Chart-based quiz items:
◆ ◆ ◆ ◆ ◆ ◆ ◆

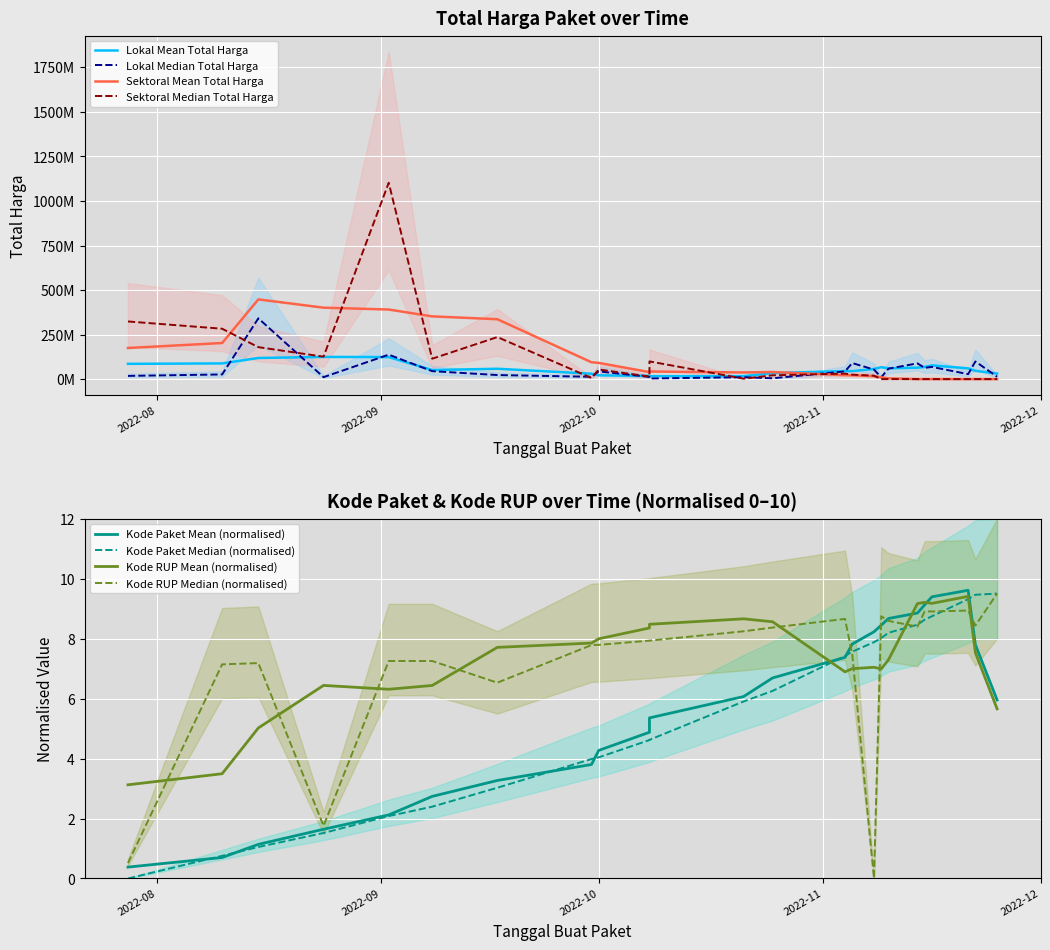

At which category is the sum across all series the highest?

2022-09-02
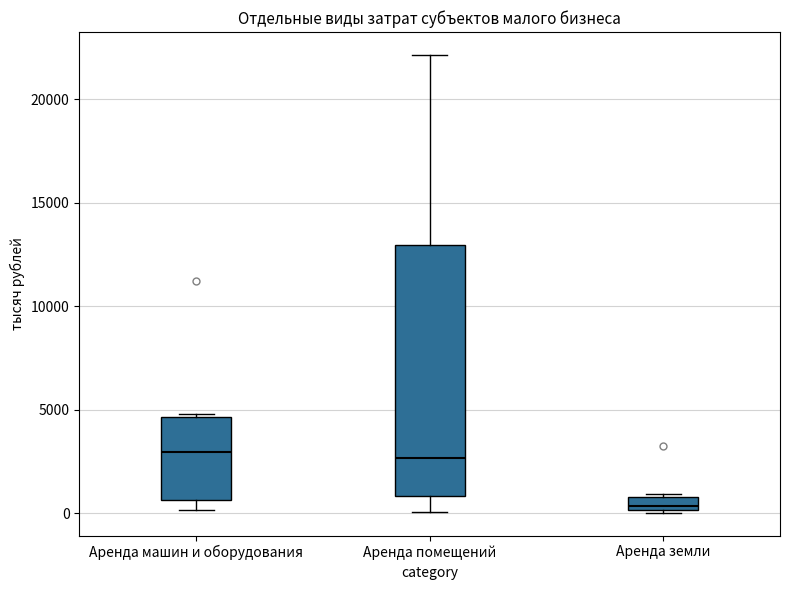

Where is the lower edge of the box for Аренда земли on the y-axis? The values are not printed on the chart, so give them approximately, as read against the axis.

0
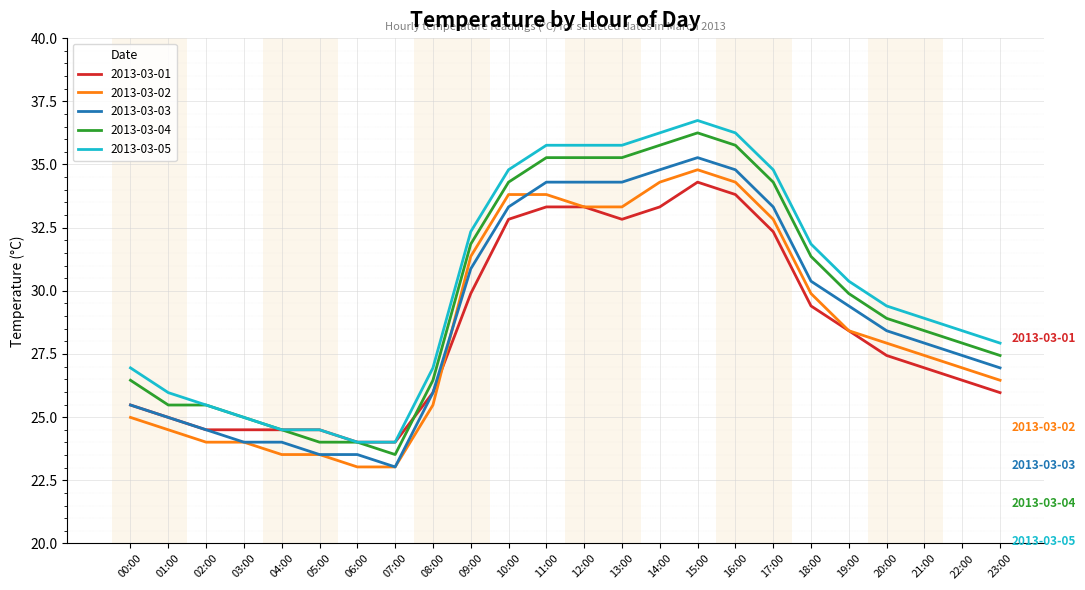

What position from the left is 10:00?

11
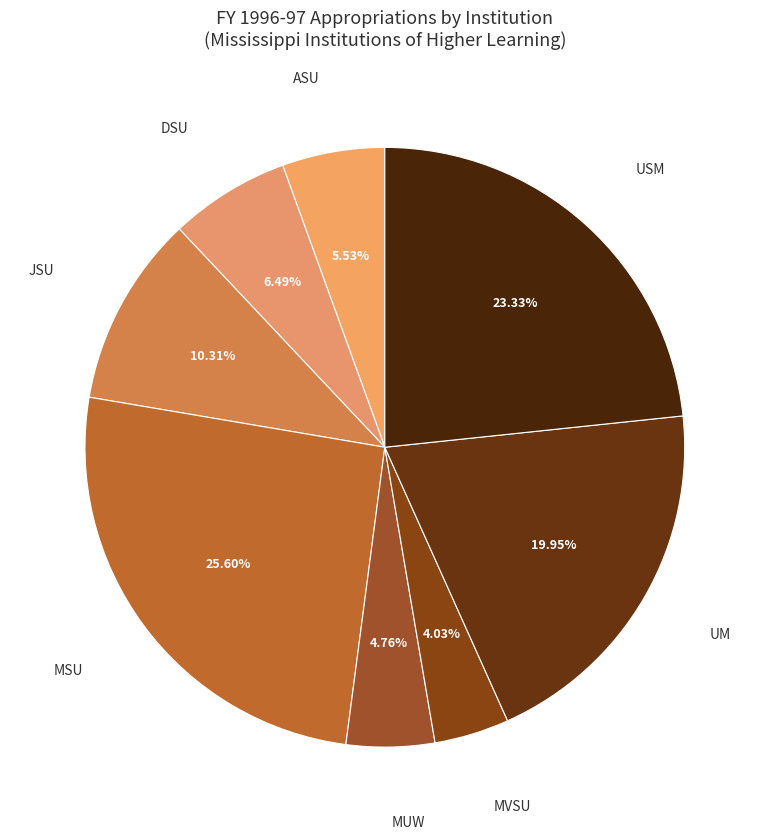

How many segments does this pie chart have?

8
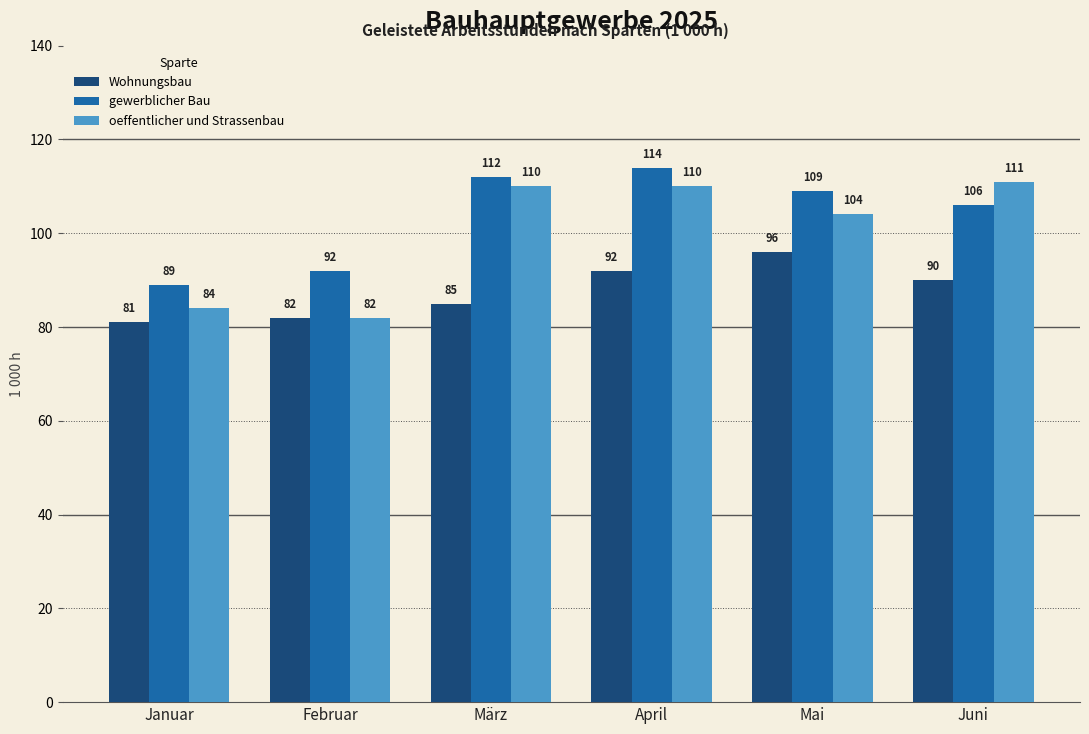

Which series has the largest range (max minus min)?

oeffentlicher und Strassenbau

◆ ◆ ◆ ◆ ◆ ◆ ◆

**What you will do:**
Please substitute "data set" for "series" throughout the entries above, keeping everything else unchanged, and leave the pictures out of your answer.

**Answer to the exercise:**
At which category is the sum across all data set the highest?

2022-09-02

Where is the lower edge of the box for Аренда земли on the y-axis? The values are not printed on the chart, so give them approximately, as read against the axis.

0

What position from the left is 10:00?

11

How many segments does this pie chart have?

8

Which data set has the largest range (max minus min)?

oeffentlicher und Strassenbau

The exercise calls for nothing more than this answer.